O ofício que deve inspirar o Presidente
Nas últimas eleições presidenciais votei Sampaio. Eram tempos de ainda maior ignorância política minha que os de hoje. Na adolescência tinha metido na cabeça que era de esquerda e os anos do cavaquismo eram inspiração fácil para quem tinha de fazer letras para a sua banda de punk rock. Recordo-me de umas declarações infelizes deste Presidente da República a uma televisão britânica, como que se desculpando pelo país que representa manter uma lei tão “conservadora” em relação ao aborto. Não gostei nada. Juntamente com umas leituras mais abençoadas e o sereno abandonar dos vigores da puberdade consegui perder a mania de ser de esquerda. Até aqui me ajudou o Senhor.

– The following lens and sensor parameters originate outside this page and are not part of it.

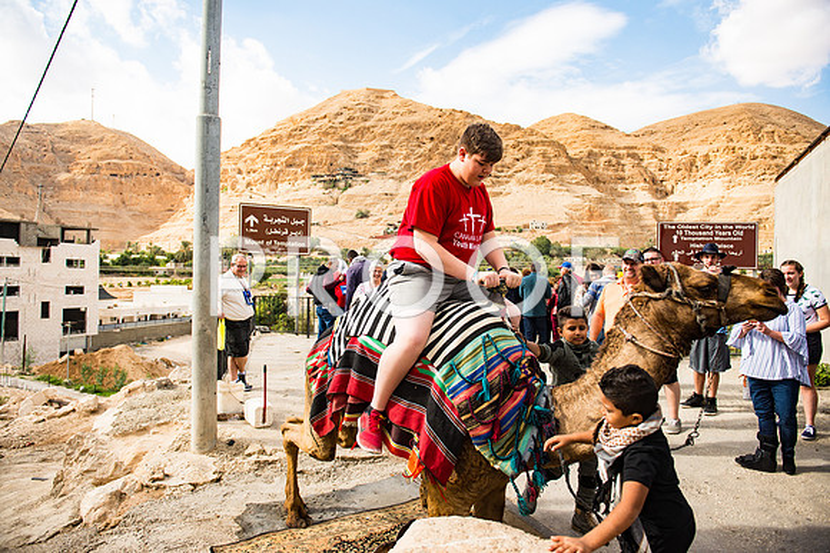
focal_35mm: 24
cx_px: 415
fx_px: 553
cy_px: 276
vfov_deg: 53.2
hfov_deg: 73.7
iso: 200
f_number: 2.8
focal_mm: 24
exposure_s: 1/2500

Na semana passada ouvi parte da conferência de imprensa que Bush e Blair deram no jardim da Casa Branca. Existe efectivamente um oceano a separar o nosso PR do PR americano. Apontem-se algumas diferenças substanciais.
O PR dos EUs fala como um pregador: uma tendência para moralizar, uma excessiva simplificação da linguagem, um optimismo a raiar o infantil, uma ameaça de paternalismo. O PR de Portugal fala como um professor do ensino secundário: ignorância disfarçada de cultura geral, pavor de enfrentar conflitos, ideias banais sob fases rebuscadas, um egoísmo dessimulado.

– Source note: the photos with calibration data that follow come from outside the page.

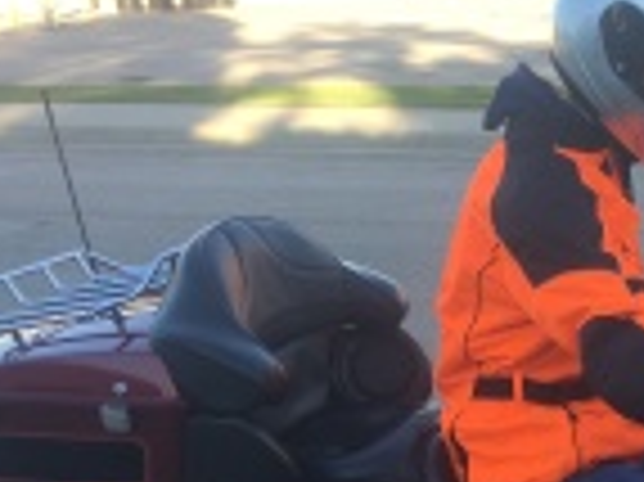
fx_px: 1376
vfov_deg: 19.5
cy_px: 441
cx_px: 716
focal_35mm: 74
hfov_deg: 24.5
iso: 25
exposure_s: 1/242
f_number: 2.2
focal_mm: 4.15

A igreja é tão necessária quanto o liceu. As aulas de Filosofia e a Escola Bíblica Dominical. Chumbar por faltas e adiar a data do baptismo. Estudar na véspera e entregar o dízimo. A tinta que escreve “aprovado” e um “aleluia” altissonante. Todos diferentes, todos iguais.

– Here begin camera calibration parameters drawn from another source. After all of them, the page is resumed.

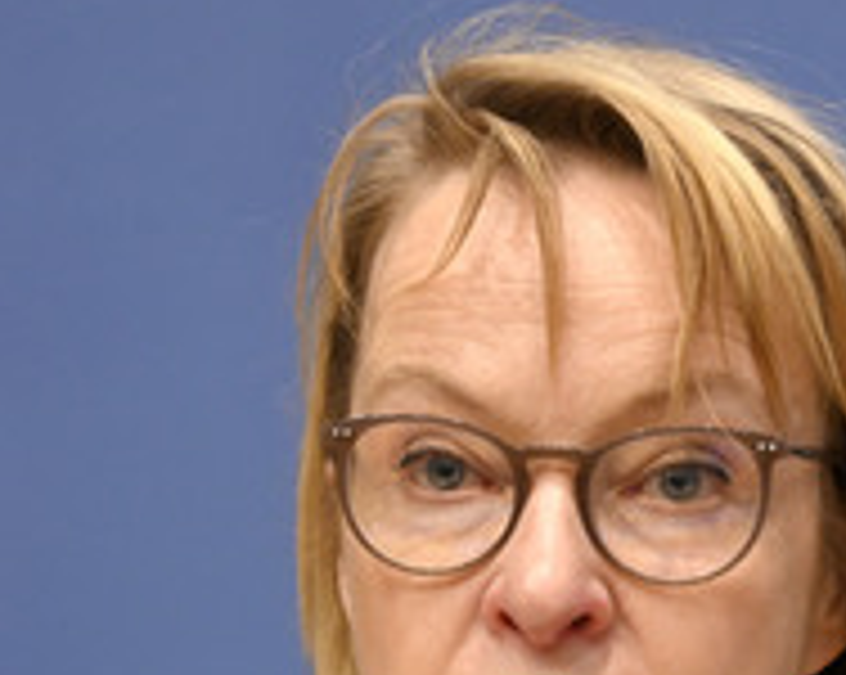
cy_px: 657
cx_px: 614
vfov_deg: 4.0
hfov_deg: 5.1
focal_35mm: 383
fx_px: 9580
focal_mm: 170
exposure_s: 1/500
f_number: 5.6
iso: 4000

A terra a quem a trabalha, o púlpito a quem prega, a aula a quem ensina? Não necessariamente. A graça é sempre mais visível no deslize, na ausência de formação profissional, no defeito de fabrico. Só o imbecil se impacienta e não perdoa. Sem perder o respeito por todos os professores do ensino secundário e pregadores que conheço (a minha família é abundante nas duas classes) sugiro outra inspiração para o cargo de Presidente da República. Aproveito e até espiritualizo, que não é meu hábito. A do carpinteiro. Tal como o Senhor Jesus. Ao menos é uma profissão que assume os pregos.